Job: Please set out the data below, from the line with "Tải về theo" to the line with "- Vào **Play > Jump", as a Markdown table with the columns Row and Line text, leaving out blank lines.

Data for this task:
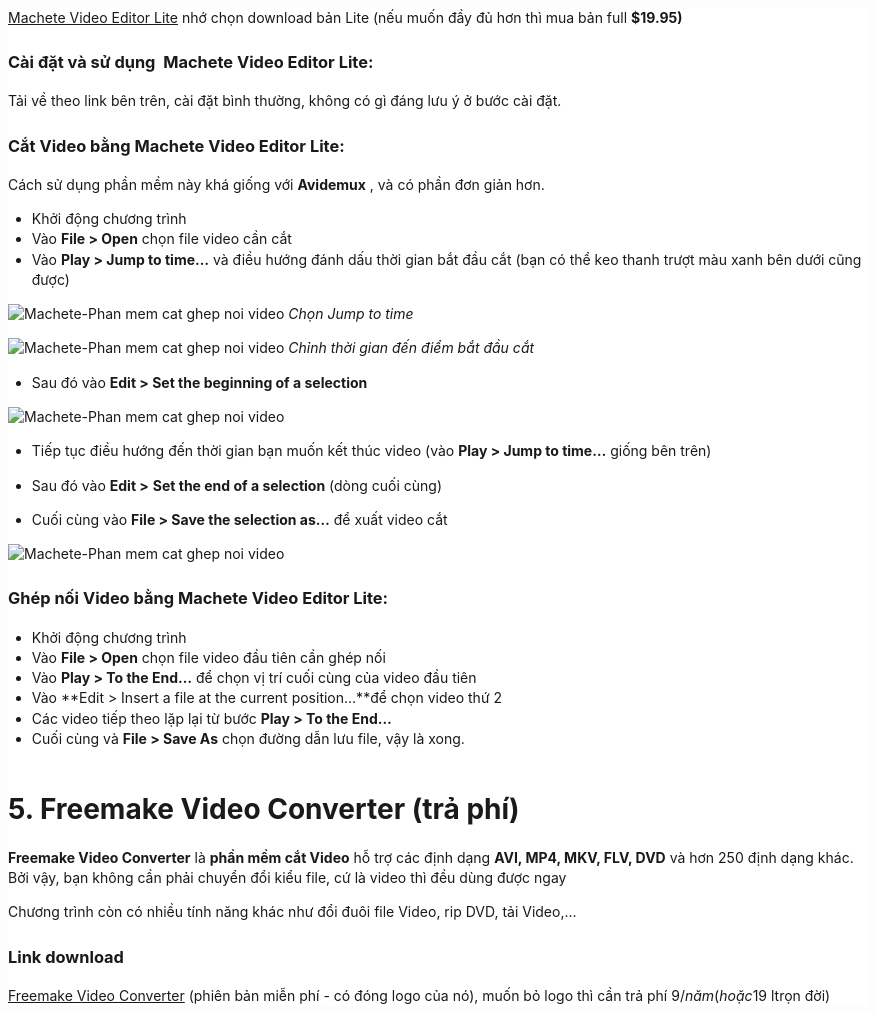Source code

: [Machete Video Editor Lite](http://www.machetesoft.com/home/about-machete-video-editor-lite.html) nhớ chọn download bản Lite (nếu muốn đầy đủ hơn thì mua bản full **$19.95)**

### Cài đặt và sử dụng  **Machete Video Editor Lite:**

Tải về theo link bên trên, cài đặt bình thường, không có gì đáng lưu ý ở bước cài đặt.

### **Cắt Video bằng Machete Video Editor Lite:**

Cách sử dụng phần mềm này khá giống với **Avidemux** , và có phần đơn giản hơn.

- Khởi động chương trình
- Vào **File > Open** chọn file video cần cắt
- Vào **Play > Jump to time…** và điều hướng đánh dấu thời gian bắt đầu cắt (bạn có thể keo thanh trượt màu xanh bên dưới cũng được)

![Machete-Phan mem cat ghep noi video](/assets/images/Machete-Phan-mem-cat-ghep-noi-video-4.png) _Chọn Jump to time_

![Machete-Phan mem cat ghep noi video](/assets/images/Machete-Phan-mem-cat-ghep-noi-video-5.png) _Chỉnh thời gian đến điểm bắt đầu cắt_

- Sau đó vào **Edit > Set the beginning of a selection**

![Machete-Phan mem cat ghep noi video](/assets/images/Machete-Phan-mem-cat-ghep-noi-video-2.png)

- Tiếp tục điều hướng đến thời gian bạn muốn kết thúc video (vào **Play > Jump to time…** giống bên trên)

- Sau đó vào **Edit >** **Set the end of a selection** (dòng cuối cùng)
- Cuối cùng vào **File > Save the selection as…** để xuất video cắt

![Machete-Phan mem cat ghep noi video](/assets/images/Machete-Phan-mem-cat-ghep-noi-video.png)

### Ghép nối Video bằng **Machete Video Editor Lite:**

- Khởi động chương trình
- Vào **File > Open** chọn file video đầu tiên cần ghép nối
- Vào **Play > To the End…** để chọn vị trí cuối cùng của video đầu tiên
- Vào **Edit > Insert a file at the current position…**để chọn video thứ 2
- Các video tiếp theo lặp lại từ bước **Play > To the End…**
- Cuối cùng và **File > Save As** chọn đường dẫn lưu file, vậy là xong.

# 5\. Freemake Video Converter (trả phí)

**Freemake Video Converter** là **phần mềm cắt Video** hỗ trợ các định dạng **AVI, MP4, MKV, FLV, DVD** và hơn 250 định dạng khác. Bởi vậy, bạn không cần phải chuyển đổi kiểu file, cứ là video thì đều dùng được ngay

Chương trình còn có nhiều tính năng khác như đổi đuôi file Video, rip DVD, tải Video,...

### Link download

[Freemake Video Converter](http://www.freemake.com/free_video_converter/) (phiên bản miễn phí - có đóng logo của nó), muốn bỏ logo thì cần trả phí 9$/năm (hoặc 19$ ltrọn đời)
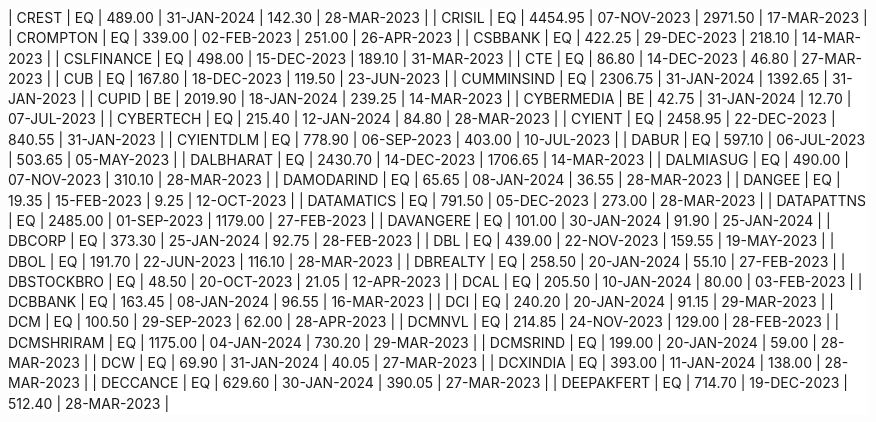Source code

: | CREST | EQ | 489.00 | 31-JAN-2024 | 142.30 | 28-MAR-2023 |
| CRISIL | EQ | 4454.95 | 07-NOV-2023 | 2971.50 | 17-MAR-2023 |
| CROMPTON | EQ | 339.00 | 02-FEB-2023 | 251.00 | 26-APR-2023 |
| CSBBANK | EQ | 422.25 | 29-DEC-2023 | 218.10 | 14-MAR-2023 |
| CSLFINANCE | EQ | 498.00 | 15-DEC-2023 | 189.10 | 31-MAR-2023 |
| CTE | EQ | 86.80 | 14-DEC-2023 | 46.80 | 27-MAR-2023 |
| CUB | EQ | 167.80 | 18-DEC-2023 | 119.50 | 23-JUN-2023 |
| CUMMINSIND | EQ | 2306.75 | 31-JAN-2024 | 1392.65 | 31-JAN-2023 |
| CUPID | BE | 2019.90 | 18-JAN-2024 | 239.25 | 14-MAR-2023 |
| CYBERMEDIA | BE | 42.75 | 31-JAN-2024 | 12.70 | 07-JUL-2023 |
| CYBERTECH | EQ | 215.40 | 12-JAN-2024 | 84.80 | 28-MAR-2023 |
| CYIENT | EQ | 2458.95 | 22-DEC-2023 | 840.55 | 31-JAN-2023 |
| CYIENTDLM | EQ | 778.90 | 06-SEP-2023 | 403.00 | 10-JUL-2023 |
| DABUR | EQ | 597.10 | 06-JUL-2023 | 503.65 | 05-MAY-2023 |
| DALBHARAT | EQ | 2430.70 | 14-DEC-2023 | 1706.65 | 14-MAR-2023 |
| DALMIASUG | EQ | 490.00 | 07-NOV-2023 | 310.10 | 28-MAR-2023 |
| DAMODARIND | EQ | 65.65 | 08-JAN-2024 | 36.55 | 28-MAR-2023 |
| DANGEE | EQ | 19.35 | 15-FEB-2023 | 9.25 | 12-OCT-2023 |
| DATAMATICS | EQ | 791.50 | 05-DEC-2023 | 273.00 | 28-MAR-2023 |
| DATAPATTNS | EQ | 2485.00 | 01-SEP-2023 | 1179.00 | 27-FEB-2023 |
| DAVANGERE | EQ | 101.00 | 30-JAN-2024 | 91.90 | 25-JAN-2024 |
| DBCORP | EQ | 373.30 | 25-JAN-2024 | 92.75 | 28-FEB-2023 |
| DBL | EQ | 439.00 | 22-NOV-2023 | 159.55 | 19-MAY-2023 |
| DBOL | EQ | 191.70 | 22-JUN-2023 | 116.10 | 28-MAR-2023 |
| DBREALTY | EQ | 258.50 | 20-JAN-2024 | 55.10 | 27-FEB-2023 |
| DBSTOCKBRO | EQ | 48.50 | 20-OCT-2023 | 21.05 | 12-APR-2023 |
| DCAL | EQ | 205.50 | 10-JAN-2024 | 80.00 | 03-FEB-2023 |
| DCBBANK | EQ | 163.45 | 08-JAN-2024 | 96.55 | 16-MAR-2023 |
| DCI | EQ | 240.20 | 20-JAN-2024 | 91.15 | 29-MAR-2023 |
| DCM | EQ | 100.50 | 29-SEP-2023 | 62.00 | 28-APR-2023 |
| DCMNVL | EQ | 214.85 | 24-NOV-2023 | 129.00 | 28-FEB-2023 |
| DCMSHRIRAM | EQ | 1175.00 | 04-JAN-2024 | 730.20 | 29-MAR-2023 |
| DCMSRIND | EQ | 199.00 | 20-JAN-2024 | 59.00 | 28-MAR-2023 |
| DCW | EQ | 69.90 | 31-JAN-2024 | 40.05 | 27-MAR-2023 |
| DCXINDIA | EQ | 393.00 | 11-JAN-2024 | 138.00 | 28-MAR-2023 |
| DECCANCE | EQ | 629.60 | 30-JAN-2024 | 390.05 | 27-MAR-2023 |
| DEEPAKFERT | EQ | 714.70 | 19-DEC-2023 | 512.40 | 28-MAR-2023 |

Answer section:
| Row | Line text |
|---|---|
| 1 | Tải về theo link bên trên, cài đặt bình thường, không có gì đáng lưu ý ở bước cài đặt. |
| 2 | ### **Cắt Video bằng Machete Video Editor Lite:** |
| 3 | Cách sử dụng phần mềm này khá giống với **Avidemux** , và có phần đơn giản hơn. |
| 4 | - Khởi động chương trình |
| 5 | - Vào **File > Open** chọn file video cần cắt |
| 6 | - Vào **Play > Jump to time…** và điều hướng đánh dấu thời gian bắt đầu cắt (bạn có thể keo thanh trượt màu xanh bên dưới cũng được) |